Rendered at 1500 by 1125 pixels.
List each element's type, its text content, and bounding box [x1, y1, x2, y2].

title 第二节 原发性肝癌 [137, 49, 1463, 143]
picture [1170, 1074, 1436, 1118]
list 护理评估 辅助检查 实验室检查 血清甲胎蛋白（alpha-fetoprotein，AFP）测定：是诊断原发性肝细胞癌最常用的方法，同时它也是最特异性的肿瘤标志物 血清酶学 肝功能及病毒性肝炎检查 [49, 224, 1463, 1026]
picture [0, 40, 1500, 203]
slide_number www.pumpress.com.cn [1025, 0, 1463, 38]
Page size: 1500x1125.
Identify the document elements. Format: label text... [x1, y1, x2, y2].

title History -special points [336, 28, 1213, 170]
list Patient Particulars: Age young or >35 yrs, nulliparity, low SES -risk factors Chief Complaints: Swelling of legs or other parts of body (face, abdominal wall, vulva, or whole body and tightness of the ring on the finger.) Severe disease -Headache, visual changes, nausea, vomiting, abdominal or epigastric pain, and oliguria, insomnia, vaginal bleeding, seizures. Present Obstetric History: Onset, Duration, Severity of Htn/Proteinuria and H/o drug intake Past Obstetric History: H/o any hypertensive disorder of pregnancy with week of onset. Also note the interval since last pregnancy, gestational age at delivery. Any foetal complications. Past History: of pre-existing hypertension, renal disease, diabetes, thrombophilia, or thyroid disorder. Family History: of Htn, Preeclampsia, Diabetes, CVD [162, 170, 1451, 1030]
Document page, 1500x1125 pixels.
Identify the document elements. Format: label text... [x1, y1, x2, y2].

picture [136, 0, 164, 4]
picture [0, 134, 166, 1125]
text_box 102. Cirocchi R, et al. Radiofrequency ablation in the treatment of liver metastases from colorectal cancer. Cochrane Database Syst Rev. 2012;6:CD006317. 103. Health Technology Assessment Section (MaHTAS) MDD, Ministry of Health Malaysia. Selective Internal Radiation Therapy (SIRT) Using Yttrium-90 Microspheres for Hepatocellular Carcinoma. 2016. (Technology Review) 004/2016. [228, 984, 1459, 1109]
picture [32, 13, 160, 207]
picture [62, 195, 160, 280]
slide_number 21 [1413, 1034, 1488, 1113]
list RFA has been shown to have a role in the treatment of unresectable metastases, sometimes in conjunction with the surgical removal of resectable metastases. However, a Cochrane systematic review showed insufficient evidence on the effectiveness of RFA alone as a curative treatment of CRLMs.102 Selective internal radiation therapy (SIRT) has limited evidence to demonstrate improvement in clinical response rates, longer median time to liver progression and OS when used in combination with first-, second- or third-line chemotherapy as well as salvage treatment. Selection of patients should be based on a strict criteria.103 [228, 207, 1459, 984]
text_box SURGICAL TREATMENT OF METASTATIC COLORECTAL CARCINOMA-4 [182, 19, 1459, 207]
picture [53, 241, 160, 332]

——

[WORK INSTRUCTION]
From the opening line of the data above through the line holding "Page size: 1500x1125.", give every line again exactly as it stands.

[SOLUTION TO THE EXERCISE]
Rendered at 1500 by 1125 pixels.
List each element's type, its text content, and bounding box [x1, y1, x2, y2].

title 第二节 原发性肝癌 [137, 49, 1463, 143]
picture [1170, 1074, 1436, 1118]
list 护理评估 辅助检查 实验室检查 血清甲胎蛋白（alpha-fetoprotein，AFP）测定：是诊断原发性肝细胞癌最常用的方法，同时它也是最特异性的肿瘤标志物 血清酶学 肝功能及病毒性肝炎检查 [49, 224, 1463, 1026]
picture [0, 40, 1500, 203]
slide_number www.pumpress.com.cn [1025, 0, 1463, 38]
Page size: 1500x1125.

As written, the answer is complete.